For much of the world, especially Europe, a complete lack of ancient written documentation makes another response available: simply argue that the language currently spoken there must have been spoken far earlier than previously assumed, and hence got there not through invasion but through some more peaceful process. This yields the various Paleolithic Continuity Hypotheses. The main problem with this for linguists is that it forces us to postulate a much lower rate of linguistic change for the past than is observed for languages with a long written history, or even for unwritten languages that happen to have been recorded as long intervals; as a result, these hypotheses have remained fairly unpopular. For the Middle East, however, the point is moot: writing has a longer history there than anywhere else on the planet, and that history reveals regular episodes of language extinction, language shift, invasion, migration, exile, and everything else that we're supposed to be de-emphasising.

So if you really want to emphasise your languages' continuity with your ancestors', these are two more promising ways to do it. But I would suggest that there's no reason to bother. If your current identity isn't working out for you, and you don't think you can reform it, why not work on creating a genuinely new one, rather than perpetuating the obsession with heritage by digging around in history for an even older one? It worked out pretty well for America, after all.

Thursday, September 11, 2014

Why "Levantine" is Arabic, not Aramaic: Part 3

We've seen that historical linguists decide which languages share a more recent common ancestor on the basis of shared innovations (or their absence). But if you're paying attention, you may have noticed a potential problem here: innovations can be shared for at least three reasons:
  • Common ancestry - the reason why, for example, Proto-Indo-European intervocalic *s has changed to r both in Spanish and in French.
  • Contact - for example, the change of r (the rolled r you get in Spanish) to R (the uvular r you get in French) started in French, but spread to other European languages such as German, probably due to the prestige of French among the upper classes (actually there's some debate about the direction of spread - see eg this paper by Kostakis - but either way it spread through contact)
  • Chance - for example, θ (th) has changed to t both in Jamaican English and in Levantine, but not because they share any common history or close ties.

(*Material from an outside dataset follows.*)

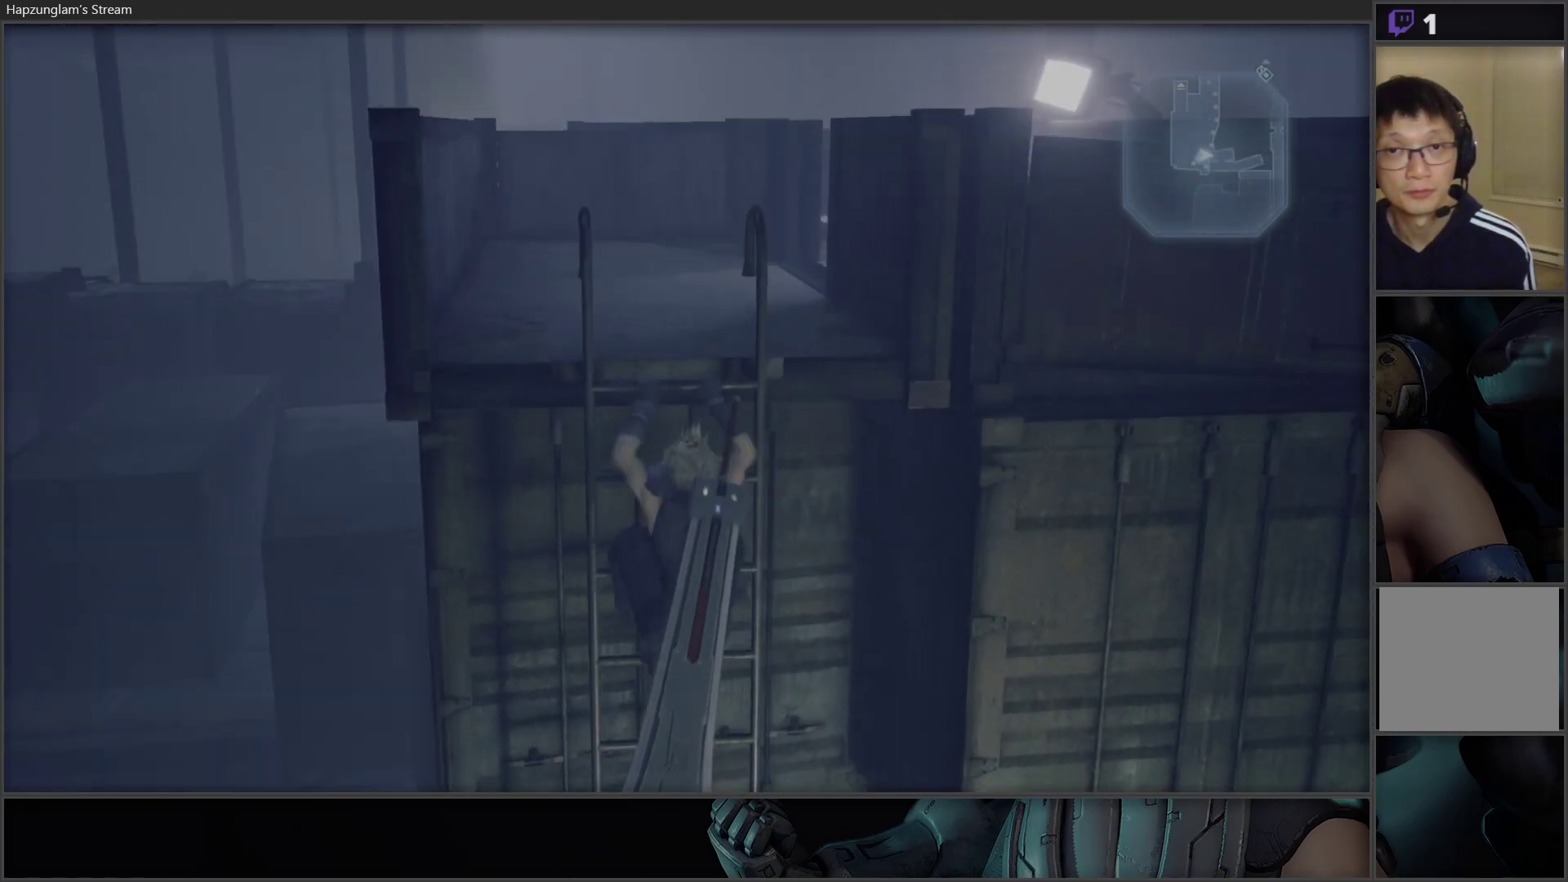
{"buttons": [], "left_stick": "up", "right_stick": "center", "events": [[67, "right_stick", "center"]]}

So, when it comes to shared innovations, what can we do to distinguish the "confounding factors" of chance and contact from common ancestry? There are two obvious general approaches. The most securely reliable is to establish relative chronology: if change A was applied to the outputs of change B, then obviously change B is the older. Unfortunately, many pairs of changes are commutative - the relative order makes no difference to the output. That often forces us to resort to the more probabilistic criterion of number of changes: if language A shares a lot of common innovations with language B to the exclusion of C, and only a couple with language C to the exclusion of B, then it's more parsimonious to group A with B and find some other explanation for those shared with C. For better results, we can weight the innovations according to the chances of them occurring independently: for example, a change of ð > d is rather common worldwide, whereas a change of ɬʼ > ʕ is rather unusual.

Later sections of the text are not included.